Logo do Jornal O São Paulo Logo do Jornal O São Paulo

Fantasia, Fé e Cultura 

 Parece que quanto mais nossa sociedade se esforça para banir o religioso, em suas múltiplas manifestações, mais ele retorna aos nossos corações – mesmo que de formas bastante diversas. Assim, histórias fantásticas, com seus universos imaginários, cheios de magia, maravilhas da ciência e criaturas sobrenaturais, passaram a fazer parte do entretenimento de crianças e adultos. Quase todas as maiores bilheterias do cinema, na atualidade, referem-se a filmes de ficção científica, super-heróis, bruxos e temas similares. 

Poucos se dão conta, porém, de que nas raízes desta popularização da literatura fantástica estão dois autores cristãos, que retrataram em suas obras uma visão de mundo fortemente cristã: J.R.R. Tolkien e C.S. Lewis. E mesmo entre as confusões de nossa cultura, tão plural quanto desorientada, pululam imagens cristãs – que poderíamos chamar de arquetípicas, tão entranhadas que estão no coração de todos os seres humanos: a doação de si até o sacrifício, a pureza cristalina do amor, as amizades que são para sempre, o mestre que orienta o discípulo. 

Nem tudo é ideal. Anti-heróis egoístas e amorais, erotização desenfreada, a consagração do individualismo, discursos virulentos contra as religiões também estão presentes nestes universos de fantasia. Talvez o risco maior, por ser o menos evidente, é aquele de banalizar o fenômeno religioso, camuflando a sede de Deus que está na origem de todo impulso humano rumo ao bem em meio a situações imaginárias e falsas. 

Apesar disso, a literatura fantástica, quando bem compreendida, pode ser vista como uma jornada pela alma humana, revelando tanto armadilhas quanto virtudes e valores. Pode servir como uma “fuga da realidade”, uma catarse momentânea que nos ajuda a viver o vazio, tão opressivo quanto banal, do cotidiano, mas também pode ser aquele momento em que nos libertamos deste vazio, para readquirirmos a consciência de que, por trás da superficialidade e da banalidade, se esconde um grande Amor que faz com que a vida valha a pena ser vivida. 

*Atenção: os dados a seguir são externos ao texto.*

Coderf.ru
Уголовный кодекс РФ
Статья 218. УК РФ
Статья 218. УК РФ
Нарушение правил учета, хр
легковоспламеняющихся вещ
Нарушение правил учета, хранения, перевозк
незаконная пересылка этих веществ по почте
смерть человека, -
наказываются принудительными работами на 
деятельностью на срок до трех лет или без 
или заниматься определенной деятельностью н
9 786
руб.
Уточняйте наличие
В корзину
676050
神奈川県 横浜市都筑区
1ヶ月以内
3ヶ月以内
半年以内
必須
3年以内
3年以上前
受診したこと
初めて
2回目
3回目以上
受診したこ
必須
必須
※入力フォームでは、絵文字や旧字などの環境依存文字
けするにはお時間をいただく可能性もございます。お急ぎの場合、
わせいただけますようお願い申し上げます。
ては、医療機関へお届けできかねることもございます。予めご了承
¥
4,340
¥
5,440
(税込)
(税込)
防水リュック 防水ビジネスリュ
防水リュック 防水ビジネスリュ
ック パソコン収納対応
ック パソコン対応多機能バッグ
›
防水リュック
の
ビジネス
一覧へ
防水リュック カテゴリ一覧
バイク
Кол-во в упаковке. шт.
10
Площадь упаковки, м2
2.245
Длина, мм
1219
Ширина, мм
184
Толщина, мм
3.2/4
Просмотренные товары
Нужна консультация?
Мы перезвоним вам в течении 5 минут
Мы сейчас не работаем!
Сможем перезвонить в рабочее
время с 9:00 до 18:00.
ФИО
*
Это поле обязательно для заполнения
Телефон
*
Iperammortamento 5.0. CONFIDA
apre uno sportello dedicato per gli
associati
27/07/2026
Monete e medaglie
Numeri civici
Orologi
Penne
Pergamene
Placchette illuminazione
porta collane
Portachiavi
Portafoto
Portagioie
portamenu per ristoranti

Bem encaminhados, os jovens – com a curiosidade aguçada por filmes e desenhos animados – irão conhecer também os livros que lhes deram origem. De fato, grande parte dos livros mais vendidos hoje em dia tiveram essa origem. Não se trata de uma ilusão que quer resgatar algum valor onde não existe nenhum, mas o reconhecimento de um trabalho bem-feito, por meio do qual muitos educadores e editores conseguem afastar os jovens do vício das telas, não pela censura ou pela proibição, mas pela educação que sabe valorizar a beleza, a imaginação e “as histórias que realmente importam”, como Sam Gamgee diz para Frodo Baggins em um dos filmes da série O Senhor dos Anéis

Devemos reconhecer que o diálogo entre a experiência cristã e a literatura fantástica é sempre complexo. Justamente por trazer elementos cristãos misturados a outros não cristãos, e até anticristãos, exige sempre um bom discernimento, principalmente quando acompanhamos os mais jovens. Mas a complexidade nem sempre implica dificuldade. Boas soluções são mais simples do que parecem! 

A raiz do discernimento não reside em complexas análises conceituais e críticas à ideologia. O discernimento começa com o testemunho. Um religioso hipócrita e opressor não parecerá crível para quem descobriu a beleza da vida e do amor dentro de uma comunidade cristã! Anti-heróis cínicos e egoístas parecerão falsos para quem conheceu pessoas santas que se sacrificam pelo bem dos demais. A erotização excessiva poderá até parecer atraente, mas incapaz de realizar um jovem que vive em meio a uma comunidade de jovens sadios. 

O segredo não está em enumerar os erros. Nunca conseguiremos listar todos! O segredo é mostrar sempre a beleza e a verdade, estimular os jovens a conhecerem sempre mais “as histórias que realmente importam”, a viverem as amizades que podem sustentá-los na caminhada rumo a Deus.